Вместе с цезарями, наследница Вавилона, Римская Империя, налагает руку на весь мир.
И во что обращается сама римская государственность? Правящая власть уничтожает всякую общественность; создает военную диктатуру в Италии; вызывает лихоимство своих представителей и ростовщиков в провинциях. Победоносный Рим ложится вампиром на труп античного мира.
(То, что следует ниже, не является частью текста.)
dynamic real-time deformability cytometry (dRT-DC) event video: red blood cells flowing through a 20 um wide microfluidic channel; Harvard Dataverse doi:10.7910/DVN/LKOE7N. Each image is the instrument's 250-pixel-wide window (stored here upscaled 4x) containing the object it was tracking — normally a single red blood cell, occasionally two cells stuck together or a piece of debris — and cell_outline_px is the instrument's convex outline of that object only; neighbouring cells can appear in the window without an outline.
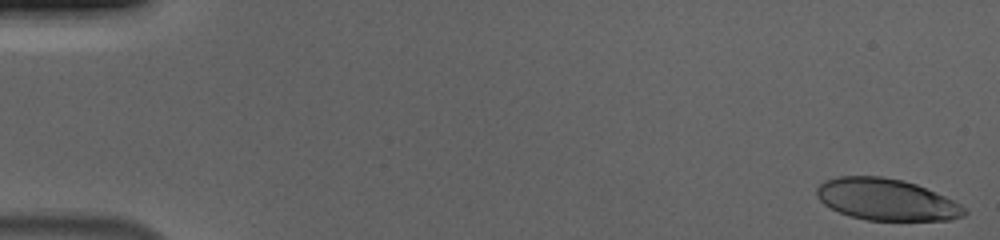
{"species": "human", "species_latin": "Homo sapiens", "temperature_condition": "cold", "stored_images_in_passage": 56, "camera_frame_rate_fps": 3000, "um_per_image_px": 0.085, "donor": {"sex": "male"}, "frame": {"image": 1, "passage_image": 1, "time_ms": 0.0, "image_size_px": [1000, 240], "cell_outline_px": [[968, 212], [964, 216], [952, 220], [868, 220], [852, 216], [840, 212], [824, 204], [816, 196], [816, 188], [824, 180], [840, 176], [880, 176], [904, 180], [916, 184], [944, 196], [960, 204]], "centroid_in_image_um": [75.34, 16.96], "position_along_channel_um": 9.7, "area_um2": 35.66}}
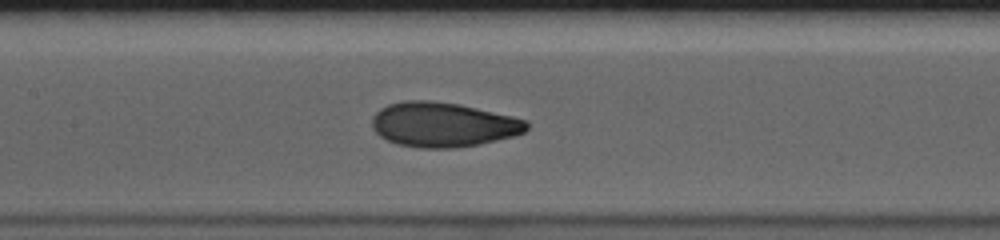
{"frame": {"image": 2, "passage_image": 27, "time_ms": 8.667, "image_size_px": [1000, 240], "cell_outline_px": [[528, 128], [524, 132], [512, 136], [480, 144], [456, 148], [420, 148], [396, 144], [380, 136], [372, 128], [372, 116], [380, 108], [388, 104], [404, 100], [432, 100], [460, 104], [512, 116], [528, 120]], "centroid_in_image_um": [37.64, 10.58], "position_along_channel_um": 169.8, "area_um2": 40.46}}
И вот, при ярком дневном свете развертывается римская оргия с её вакханалией пороков и торжеством преступлений. Она начинается сладострастной встречей Клеопатры с Антонием, она кончается развратом Мессалины и неистовством Нерона. Она выступает с похотливыми пародиями на мистерии; она завершается римским цирком, где дикие звери бросаются на обнаженных девственниц, мучениц за веру, при громких криках восторга двадцатитысячной толпы.
Между тем, среди покоренных Римом народов, один называет себя народом Божиим и проявляет гений, как раз противоположный римскому гению.
Чем можно объяснить, что Израиль, истощенный своими междоусобиями, раздавленный трехсотлетним рабством, все же сохраняет свою веру несокрушимой? Почему этот покоренный народ восстал перед лицом падшей Греции и беснующегося Рима, как пророк — с посыпанной пеплом главой и глазами, пылающими страшным гневом? Как смел он пророчить падение властелина, лежа под его пятой, и говорить о своем конечном торжестве, когда его собственная гибель казалась неизбежной? Почему?
Потому, что великая идея жила в нем, она была внедрена в него Моисеем. При Иocии двенадцать колен Израилевых воздвигли камень с такой надписью: "Да будет это свидетельством между нами, что Иегова — единый Бог".
Моисей, законодатель Израиля, сделавший единого Бога краеугольным камнем всего; науки, общественного закона и всемирной религии, вдохновением своего гения постиг, что только в победе этой идеи будущность человечества. Чтобы ее сохранить, он написал свою Книгу иероглифами, построил Ковчег из золота, создал Народ среди зыбучих песков пустыни.
Над этими живыми свидетелями идеи духовности, проносился — по воле Моисея — огонь с небес и гремели страшные грозы. Все соединилось против них: не только Моавитяне, Филистимляне, Амаликитяне и все народности Палестины, но сами иудеи со своими страстями и слабостями. Книга его перестала быть понятной для духовенства, Ковчег был захвачен врагами, а Народ сотни раз был уже готов забыть свою идею.
Почему же идея Моисея осталась живой, не смотря ни на что, почему сохранялась она запечатленная огненными буквами на челе и в сердце Израиля? В чем тайна этой исключительной устойчивости, этой неизменной верности, несмотря на все невзгоды бурной истории, наполненной катастрофами — верности, которая придает Израилю его единственный лик среди других народов?